Choque prolongado pode exigir novo aperto monetário

Já em um cenário de inflação mais persistente, com duração superior a três trimestres, a autoridade monetária poderia ser obrigada a interromper o ciclo de flexibilização e retomar a elevação dos juros.

A medida teria como objetivo impedir o descontrole das expectativas inflacionárias e conter os repasses dos aumentos de custos para os preços finais da economia. No entanto, esse movimento também poderia reduzir ainda mais o ritmo de crescimento econômico e aumentar os desafios para famílias e empresas em um ambiente de crédito mais caro.

Decisão terá impacto sobre consumo, crédito e agronegócio

Para o agronegócio, a definição da política monetária nos próximos meses será acompanhada de perto. O setor é diretamente impactado pelas oscilações do câmbio, dos preços dos combustíveis, dos fertilizantes e do custo do crédito rural.

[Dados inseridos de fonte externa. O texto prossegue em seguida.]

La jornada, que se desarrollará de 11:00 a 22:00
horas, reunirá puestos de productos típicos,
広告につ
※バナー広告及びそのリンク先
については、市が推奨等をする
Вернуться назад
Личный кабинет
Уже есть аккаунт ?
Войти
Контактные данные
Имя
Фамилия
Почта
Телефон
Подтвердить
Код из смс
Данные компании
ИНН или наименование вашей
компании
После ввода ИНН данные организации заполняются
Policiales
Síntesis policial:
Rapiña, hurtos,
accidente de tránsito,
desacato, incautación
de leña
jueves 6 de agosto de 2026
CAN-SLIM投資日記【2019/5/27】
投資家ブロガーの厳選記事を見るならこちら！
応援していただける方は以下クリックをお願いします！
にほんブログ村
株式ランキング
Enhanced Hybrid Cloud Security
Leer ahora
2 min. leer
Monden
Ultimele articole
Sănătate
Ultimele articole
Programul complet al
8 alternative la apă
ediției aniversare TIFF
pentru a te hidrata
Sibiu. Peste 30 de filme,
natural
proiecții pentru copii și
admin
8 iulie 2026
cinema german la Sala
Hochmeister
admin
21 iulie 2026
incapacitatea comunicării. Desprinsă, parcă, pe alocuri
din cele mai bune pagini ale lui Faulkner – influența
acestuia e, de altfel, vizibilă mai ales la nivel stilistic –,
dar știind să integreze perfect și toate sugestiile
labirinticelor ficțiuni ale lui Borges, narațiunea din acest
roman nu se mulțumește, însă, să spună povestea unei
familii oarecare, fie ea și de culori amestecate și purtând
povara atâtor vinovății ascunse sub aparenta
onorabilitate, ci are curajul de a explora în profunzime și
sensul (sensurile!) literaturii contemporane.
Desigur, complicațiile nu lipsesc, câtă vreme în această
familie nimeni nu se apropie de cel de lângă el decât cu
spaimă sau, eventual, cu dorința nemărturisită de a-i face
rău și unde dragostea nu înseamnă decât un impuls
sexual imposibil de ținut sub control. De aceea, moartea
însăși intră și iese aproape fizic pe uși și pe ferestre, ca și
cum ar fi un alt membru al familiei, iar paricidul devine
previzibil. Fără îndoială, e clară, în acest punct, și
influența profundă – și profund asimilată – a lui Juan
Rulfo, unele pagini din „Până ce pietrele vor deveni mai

Além disso, o comportamento dos juros influencia decisões de investimento, aquisição de máquinas, expansão da produção e planejamento das próximas safras.

Diante do novo ambiente global, marcado por maior peso dos fatores geopolíticos, a expectativa do mercado é que tanto o Fed quanto o Copom adotem discursos cautelosos, sinalizando atenção redobrada à evolução da inflação e dos preços das commodities energéticas nos próximos meses.